* [WORK ITEM]: Among the lines below, tally those that contain "left" and respond with the total only.
★ ★ ★ ★ ★
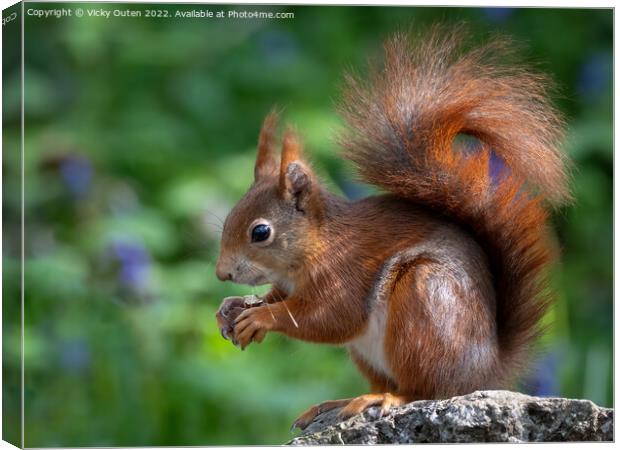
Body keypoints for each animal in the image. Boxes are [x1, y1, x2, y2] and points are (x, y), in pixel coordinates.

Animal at [214, 27, 572, 428]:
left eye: (260, 232)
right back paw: (342, 400)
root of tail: (484, 373)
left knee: (422, 389)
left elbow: (328, 317)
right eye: (230, 217)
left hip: (423, 303)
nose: (222, 274)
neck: (317, 245)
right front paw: (231, 308)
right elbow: (279, 297)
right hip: (370, 351)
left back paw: (386, 398)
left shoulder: (346, 273)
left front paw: (261, 316)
★ ★ ★ ★ ★
* [FINISHED EXERCISE]: 7